Y a-t-il une anecdote due à votre couleur de peau qui vous a marqué dans votre carrière professionnelle ?
Ce n’est pas vraiment une anecdote mais cela m’a profondément révoltée.  Je n’ai pas été admise à cause de ma couleur de peau au conservatoire national dont j’ai passé le concours dans les années 80. Au deuxième tour de la sélection, j’ai présenté au jury des textes de Senghor et Césaire qui, à l’époque, correspondaient très bien à ma révolte. Le jury m’a donné 19. Mais Jean-Pierre Miquel, alors directeur du conservatoire, a refusé de m’admettre. « Priorité aux Français » a-t-il justifié. Heureusement, un des membres du jury, Pierre Vial, révolté, m’a invitée dans sa classe… J’ai pu y assister, mais en tant qu’étudiante étrangère !
Vous tournez assez peu au cinéma, pourquoi ?
J’ai mis longtemps à comprendre que je faisais peur à l’écran… Les Français sont tellement sûrs d’être supérieurs que lorsqu’ils voient un Noir qui leur est égal, voire supérieur, ils ont peur. Même les gens intelligents. Je déteste le paternalisme dont certains font preuve à notre égard. Dans ce métier, à force d’être utilisé, manipulé, on devient parano. Aujourd’hui, je me méfie énormément.
Croyez-vous à un combat collectif des acteurs noirs en France pour une meilleure reconnaissance ?

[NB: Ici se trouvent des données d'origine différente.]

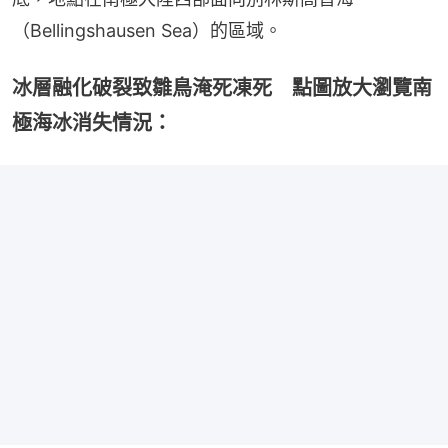
（Bellingshausen Sea）的區域。
冰層融化破裂致雛鳥淹死凍死 點圖放大瀏覽南
極海冰消失情況：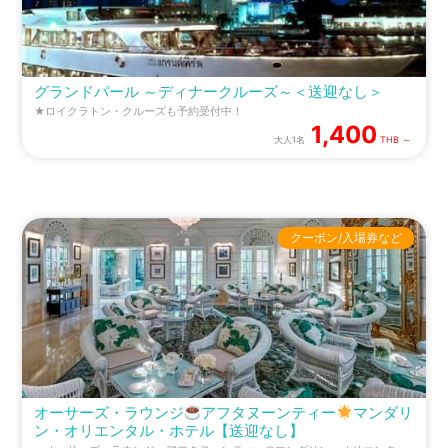
グランドパール ～ディナークルーズ～＜送迎なし＞
★ロイクラトン・クルーズも予約受付中！
1,400
大人1名
THB ～
クーポン/入場券など
オーサーズ・ラウンジ
アフタヌーンティー
マンダリ
ン・オリエンタル・ホテル【送迎なし】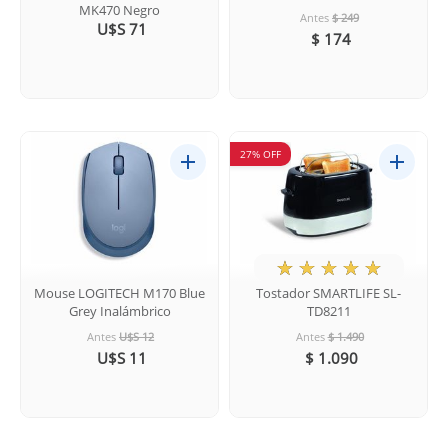
MK470 Negro
Antes
$ 249
U$S 71
$ 174
27% OFF
★
☆
☆
☆
☆
Mouse LOGITECH M170 Blue
Tostador SMARTLIFE SL-
Grey Inalámbrico
TD8211
Antes
U$S 12
Antes
$ 1.490
U$S 11
$ 1.090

Plutôt que de parler de l’intégration : faisons-là. En prenant notre place dans la société. Je crois que le combat doit être individuel avant d’être collectif. Je ne fais partie d’aucune association corporatiste. En France, la communauté des acteurs noirs se connaît. Mais il n’y a pas vraiment de relation entre nous. Je suis au courant du « Collectif Egalité » monté par Calixthe Beyala mais je n’ai pas été contacté. J’en déduis donc qu’ils n’ont pas besoin de moi.